Die Wirkungen des Hamburger Wahlrechts sind ungewiss
Bei flüchtiger Betrachtung können selbst kritische Zeitgenossen auf den Gedanken kommen, dass sechs Tage vor der Hamburger Bürgerschaftswahl schon alles entschieden sei. Die SPD von Spitzenkandidat Olaf Scholz liegt stabil bei 45 Prozent in Umfragen, die CDU von Bürgermeister Christoph Ahlhaus ebenso stabil unter 25 Prozent. Wann hat es eine solche Diskrepanz schon einmal gegeben?
Mindestens zwei Gründe sprechen dagegen, dass das Wahlergebnis im Grunde schon feststeht. Erstens ist die Hälfte der Hamburger noch unentschlossen, wen sie am kommenden Sonntag wählen sollen. Das ist erstklassiges Motivationsmaterial für jeden Wahlkämpfer.
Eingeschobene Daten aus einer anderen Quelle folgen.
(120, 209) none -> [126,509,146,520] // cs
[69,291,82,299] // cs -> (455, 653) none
Zweitens sind die Wirkungen des neuen Wahlrechts nicht wirklich abzuschätzen. Die neue Freiheit der zehn Stimmen für die Bürgerschaft (plus zehn für die Bezirksversammlung) kann dazu führen, dass das Kontingent zwischen den Parteien und ihren Kandidaten gesplittet wird. Das ist sogar der Sinn der vielen Stimmen.
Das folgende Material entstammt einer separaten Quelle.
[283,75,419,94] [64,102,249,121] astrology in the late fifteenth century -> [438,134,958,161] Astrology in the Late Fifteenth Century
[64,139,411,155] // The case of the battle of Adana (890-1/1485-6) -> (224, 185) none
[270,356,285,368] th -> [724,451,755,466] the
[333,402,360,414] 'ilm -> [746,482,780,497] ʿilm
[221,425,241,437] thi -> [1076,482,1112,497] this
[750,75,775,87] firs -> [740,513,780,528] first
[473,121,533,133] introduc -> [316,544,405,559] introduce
Die schlichte Frage nach der Parteienpräferenz, die im Rahmen von Umfragen gestellt wird, kann der neuen Komplexität des Wahlakts nicht gerecht werden. Mit anderen Worten: Das Hamburger Wahlrecht ist für Überraschungen gut. Nichts ist also falscher, als auf das Recht der Stimmenabgabe zu verzichten, weil angeblich nichts mehr zu ändern ist.